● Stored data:
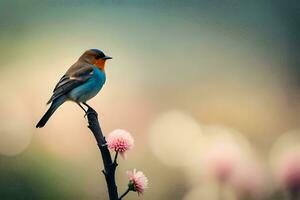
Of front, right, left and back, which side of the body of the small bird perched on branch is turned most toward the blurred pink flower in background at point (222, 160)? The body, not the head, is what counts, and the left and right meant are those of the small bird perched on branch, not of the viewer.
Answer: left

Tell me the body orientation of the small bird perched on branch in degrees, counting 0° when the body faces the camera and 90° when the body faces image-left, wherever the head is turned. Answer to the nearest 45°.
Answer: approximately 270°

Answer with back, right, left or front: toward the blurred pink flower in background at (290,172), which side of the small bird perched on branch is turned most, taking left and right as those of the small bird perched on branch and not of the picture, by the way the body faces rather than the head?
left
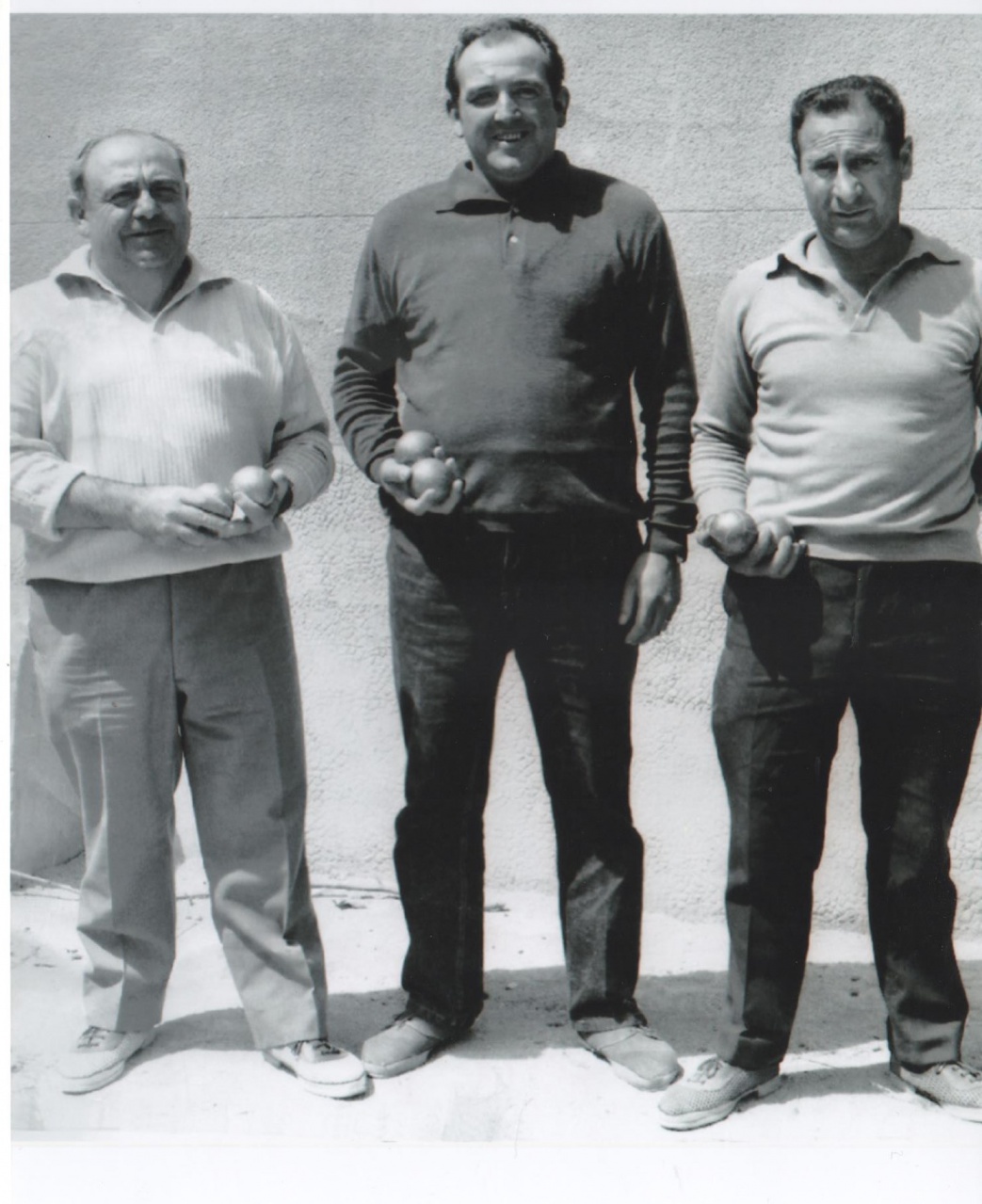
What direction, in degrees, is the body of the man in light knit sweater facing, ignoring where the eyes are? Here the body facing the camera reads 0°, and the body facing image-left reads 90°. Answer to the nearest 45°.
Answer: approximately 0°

---

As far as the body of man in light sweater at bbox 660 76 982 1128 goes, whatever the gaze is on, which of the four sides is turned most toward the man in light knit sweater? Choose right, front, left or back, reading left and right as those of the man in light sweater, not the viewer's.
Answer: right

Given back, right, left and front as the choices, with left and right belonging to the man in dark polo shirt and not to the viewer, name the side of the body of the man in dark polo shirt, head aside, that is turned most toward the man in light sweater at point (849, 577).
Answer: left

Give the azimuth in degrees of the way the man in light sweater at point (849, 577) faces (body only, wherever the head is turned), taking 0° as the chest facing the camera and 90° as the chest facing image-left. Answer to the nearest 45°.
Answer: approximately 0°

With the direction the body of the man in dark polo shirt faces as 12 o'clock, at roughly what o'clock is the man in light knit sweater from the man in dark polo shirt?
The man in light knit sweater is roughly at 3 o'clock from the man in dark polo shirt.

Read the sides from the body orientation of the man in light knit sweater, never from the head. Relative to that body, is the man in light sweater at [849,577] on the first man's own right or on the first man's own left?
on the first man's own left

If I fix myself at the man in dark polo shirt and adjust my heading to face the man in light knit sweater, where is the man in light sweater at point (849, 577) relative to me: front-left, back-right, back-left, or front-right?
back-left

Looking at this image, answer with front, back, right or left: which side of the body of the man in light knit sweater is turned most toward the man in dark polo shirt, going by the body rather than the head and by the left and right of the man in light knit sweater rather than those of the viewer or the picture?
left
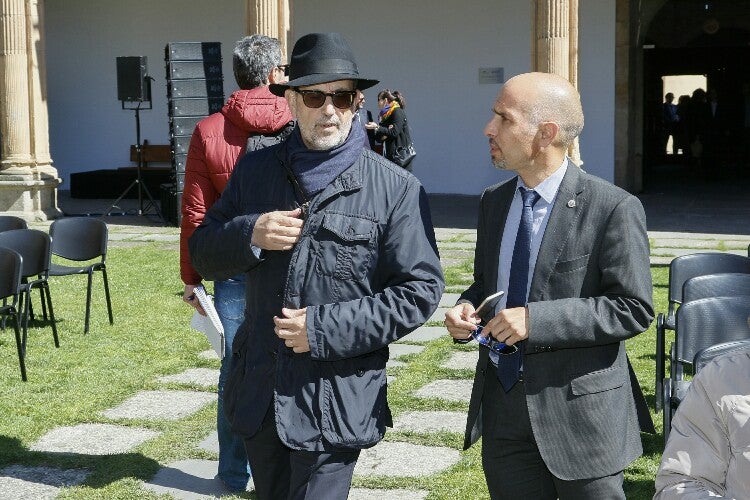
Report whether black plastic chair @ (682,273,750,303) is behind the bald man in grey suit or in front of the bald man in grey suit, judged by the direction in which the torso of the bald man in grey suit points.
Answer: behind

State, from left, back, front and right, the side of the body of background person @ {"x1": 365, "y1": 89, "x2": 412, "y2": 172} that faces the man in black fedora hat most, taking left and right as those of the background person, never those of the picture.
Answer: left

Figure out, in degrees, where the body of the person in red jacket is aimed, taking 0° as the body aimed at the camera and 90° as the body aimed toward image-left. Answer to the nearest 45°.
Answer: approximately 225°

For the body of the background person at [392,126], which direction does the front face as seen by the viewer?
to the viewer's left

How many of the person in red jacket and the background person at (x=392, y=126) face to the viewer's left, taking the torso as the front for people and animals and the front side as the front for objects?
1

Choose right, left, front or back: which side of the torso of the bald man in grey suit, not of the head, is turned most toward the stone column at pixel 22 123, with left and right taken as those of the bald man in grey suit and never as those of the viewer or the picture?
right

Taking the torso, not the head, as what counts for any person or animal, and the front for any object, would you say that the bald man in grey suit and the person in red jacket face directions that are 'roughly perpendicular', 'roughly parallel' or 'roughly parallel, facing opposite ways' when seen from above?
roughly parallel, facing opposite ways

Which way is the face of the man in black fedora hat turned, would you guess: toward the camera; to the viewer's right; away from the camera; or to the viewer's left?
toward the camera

--

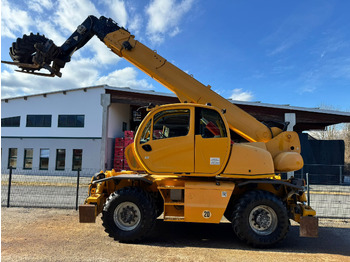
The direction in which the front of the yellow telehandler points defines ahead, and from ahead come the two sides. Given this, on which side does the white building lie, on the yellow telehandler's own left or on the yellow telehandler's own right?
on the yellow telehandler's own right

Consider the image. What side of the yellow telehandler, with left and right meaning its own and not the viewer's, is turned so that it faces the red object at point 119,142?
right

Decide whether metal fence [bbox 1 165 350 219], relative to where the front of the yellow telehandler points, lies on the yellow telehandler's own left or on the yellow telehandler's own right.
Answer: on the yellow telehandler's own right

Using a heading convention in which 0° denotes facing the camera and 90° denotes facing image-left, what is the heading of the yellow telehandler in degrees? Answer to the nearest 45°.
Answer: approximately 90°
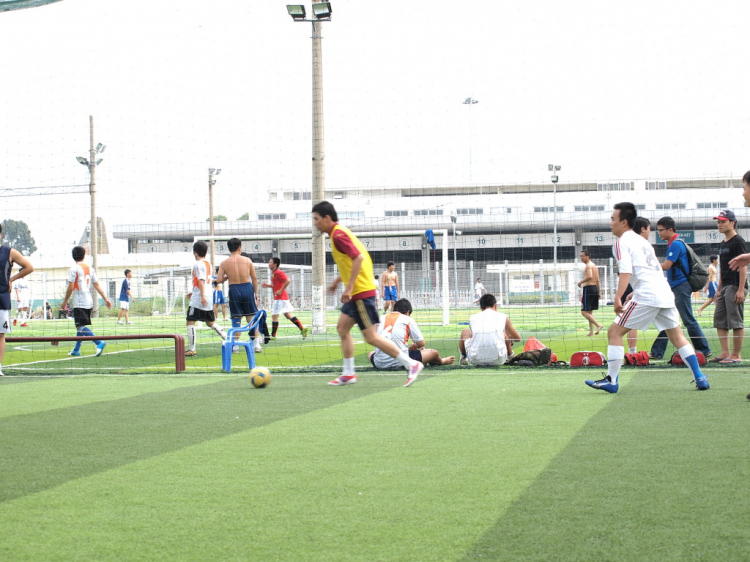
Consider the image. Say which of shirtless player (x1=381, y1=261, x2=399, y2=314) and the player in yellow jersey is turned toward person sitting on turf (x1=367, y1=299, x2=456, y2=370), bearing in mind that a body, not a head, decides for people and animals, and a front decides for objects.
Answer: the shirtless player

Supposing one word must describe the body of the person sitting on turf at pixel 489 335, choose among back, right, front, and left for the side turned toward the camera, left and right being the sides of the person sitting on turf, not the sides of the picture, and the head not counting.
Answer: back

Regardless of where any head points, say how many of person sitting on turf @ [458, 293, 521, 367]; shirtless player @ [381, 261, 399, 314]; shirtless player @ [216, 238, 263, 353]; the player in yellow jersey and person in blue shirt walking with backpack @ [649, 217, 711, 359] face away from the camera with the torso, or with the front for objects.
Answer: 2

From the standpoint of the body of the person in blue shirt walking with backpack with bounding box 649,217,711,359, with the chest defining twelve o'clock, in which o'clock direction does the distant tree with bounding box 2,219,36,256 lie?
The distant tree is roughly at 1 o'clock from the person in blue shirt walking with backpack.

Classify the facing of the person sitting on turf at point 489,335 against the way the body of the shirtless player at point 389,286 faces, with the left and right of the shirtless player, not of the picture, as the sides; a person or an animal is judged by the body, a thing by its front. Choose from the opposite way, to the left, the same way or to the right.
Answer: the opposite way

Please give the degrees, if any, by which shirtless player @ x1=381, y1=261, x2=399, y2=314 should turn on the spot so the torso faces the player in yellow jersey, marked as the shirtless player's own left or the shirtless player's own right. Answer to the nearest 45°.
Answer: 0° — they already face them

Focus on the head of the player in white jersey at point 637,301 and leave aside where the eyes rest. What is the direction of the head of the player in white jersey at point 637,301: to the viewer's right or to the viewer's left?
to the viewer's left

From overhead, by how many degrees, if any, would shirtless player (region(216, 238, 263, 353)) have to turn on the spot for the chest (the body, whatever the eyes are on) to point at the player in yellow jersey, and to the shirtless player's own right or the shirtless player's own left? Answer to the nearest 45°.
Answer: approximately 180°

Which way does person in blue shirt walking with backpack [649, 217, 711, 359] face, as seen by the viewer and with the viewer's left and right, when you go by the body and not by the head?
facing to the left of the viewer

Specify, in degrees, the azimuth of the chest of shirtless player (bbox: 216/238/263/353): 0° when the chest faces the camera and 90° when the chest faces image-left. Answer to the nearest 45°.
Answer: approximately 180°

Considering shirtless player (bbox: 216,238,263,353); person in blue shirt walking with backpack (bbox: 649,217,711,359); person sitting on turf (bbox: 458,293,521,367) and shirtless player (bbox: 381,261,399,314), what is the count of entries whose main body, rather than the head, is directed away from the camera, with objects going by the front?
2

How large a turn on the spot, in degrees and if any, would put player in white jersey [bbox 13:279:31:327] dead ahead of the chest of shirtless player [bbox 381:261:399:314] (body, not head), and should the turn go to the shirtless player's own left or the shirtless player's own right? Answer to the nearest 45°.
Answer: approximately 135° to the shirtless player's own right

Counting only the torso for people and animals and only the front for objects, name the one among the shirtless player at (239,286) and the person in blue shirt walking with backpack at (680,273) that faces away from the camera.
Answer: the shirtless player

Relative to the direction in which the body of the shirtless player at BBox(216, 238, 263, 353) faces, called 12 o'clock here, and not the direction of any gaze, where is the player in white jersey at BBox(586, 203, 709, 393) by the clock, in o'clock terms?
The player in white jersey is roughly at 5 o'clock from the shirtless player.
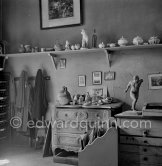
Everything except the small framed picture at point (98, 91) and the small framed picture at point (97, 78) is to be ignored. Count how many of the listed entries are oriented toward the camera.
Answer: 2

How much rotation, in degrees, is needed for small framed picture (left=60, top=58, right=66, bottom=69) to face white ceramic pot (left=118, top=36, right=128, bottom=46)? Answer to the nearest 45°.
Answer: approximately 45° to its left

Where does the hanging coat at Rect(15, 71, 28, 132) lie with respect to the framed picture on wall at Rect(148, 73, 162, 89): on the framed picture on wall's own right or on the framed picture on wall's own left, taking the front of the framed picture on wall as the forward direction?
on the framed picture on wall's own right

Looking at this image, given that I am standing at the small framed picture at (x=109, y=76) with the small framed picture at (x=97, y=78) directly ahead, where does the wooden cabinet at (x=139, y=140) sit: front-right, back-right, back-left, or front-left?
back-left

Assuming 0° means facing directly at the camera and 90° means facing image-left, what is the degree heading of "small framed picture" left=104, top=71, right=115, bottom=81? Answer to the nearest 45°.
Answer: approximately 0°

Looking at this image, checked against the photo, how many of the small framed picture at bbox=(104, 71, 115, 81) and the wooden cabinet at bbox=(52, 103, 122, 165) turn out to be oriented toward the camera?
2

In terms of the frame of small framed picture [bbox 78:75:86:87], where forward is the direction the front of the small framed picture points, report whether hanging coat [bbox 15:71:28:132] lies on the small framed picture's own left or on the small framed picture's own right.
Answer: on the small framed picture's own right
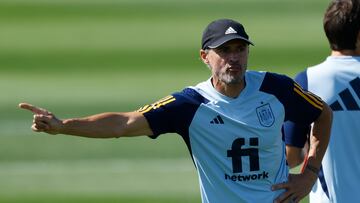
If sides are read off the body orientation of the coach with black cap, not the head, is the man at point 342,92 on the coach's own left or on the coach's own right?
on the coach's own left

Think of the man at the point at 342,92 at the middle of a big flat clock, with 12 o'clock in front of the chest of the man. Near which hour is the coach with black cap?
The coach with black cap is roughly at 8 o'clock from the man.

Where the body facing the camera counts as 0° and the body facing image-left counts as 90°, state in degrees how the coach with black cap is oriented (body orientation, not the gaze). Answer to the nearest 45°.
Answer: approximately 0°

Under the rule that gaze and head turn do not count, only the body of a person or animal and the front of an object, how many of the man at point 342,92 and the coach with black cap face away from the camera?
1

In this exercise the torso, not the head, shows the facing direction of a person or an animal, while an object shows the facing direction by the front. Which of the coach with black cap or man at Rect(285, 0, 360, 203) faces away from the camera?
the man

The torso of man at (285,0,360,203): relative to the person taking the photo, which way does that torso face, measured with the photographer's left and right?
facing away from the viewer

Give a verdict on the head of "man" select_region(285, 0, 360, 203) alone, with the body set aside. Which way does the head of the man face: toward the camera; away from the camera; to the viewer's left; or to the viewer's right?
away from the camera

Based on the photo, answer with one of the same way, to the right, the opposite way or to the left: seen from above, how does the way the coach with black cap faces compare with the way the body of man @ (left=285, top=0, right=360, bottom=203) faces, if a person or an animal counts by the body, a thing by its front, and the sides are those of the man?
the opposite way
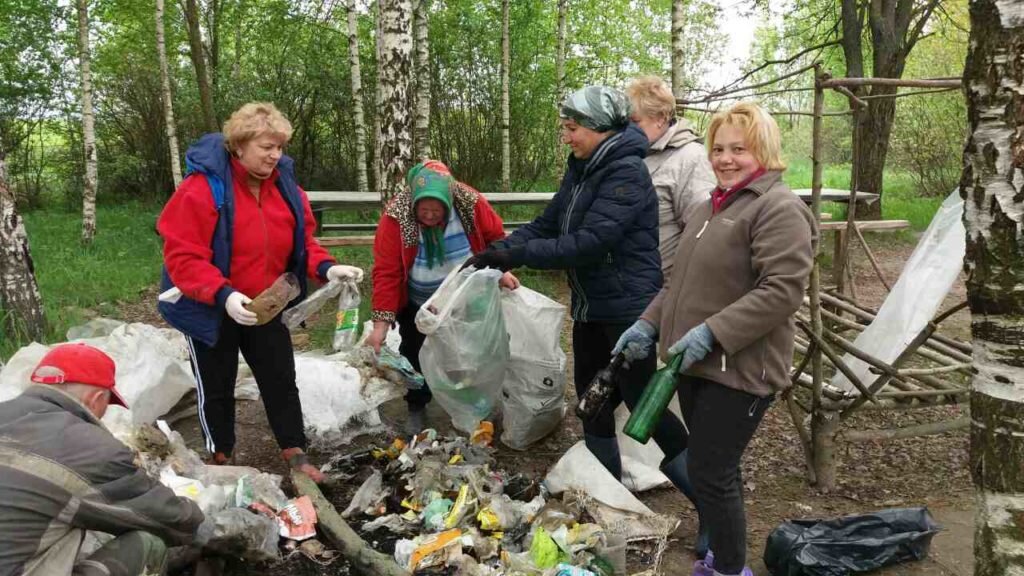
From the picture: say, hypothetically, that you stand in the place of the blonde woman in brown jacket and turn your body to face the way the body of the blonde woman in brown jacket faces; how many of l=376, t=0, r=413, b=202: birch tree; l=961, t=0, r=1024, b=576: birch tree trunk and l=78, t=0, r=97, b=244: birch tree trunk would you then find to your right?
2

● TASK REQUIREMENTS: Render the stretch of the stored data beginning with the line that contains "From overhead, by" and ending with the line that contains "facing to the left of the viewer" as a JSON list of strings, one string per line and omitting blank lines.

● WRITTEN SOLUTION:
[
  "From overhead, by how many degrees, if any, would shirtless player (region(216, 238, 263, 353)) have to turn on the spot for the chest (the body, whatever the eyes are on) to point at the player in yellow jersey, and to the shirtless player's own right or the shirtless player's own left? Answer to the nearest 45°.",
  "Answer: approximately 180°",
  "Which way does person in blue shirt walking with backpack [649, 217, 711, 359] face, as seen by the viewer and with the viewer's left and right, when you go by the body and not by the head?",
  "facing to the left of the viewer"
]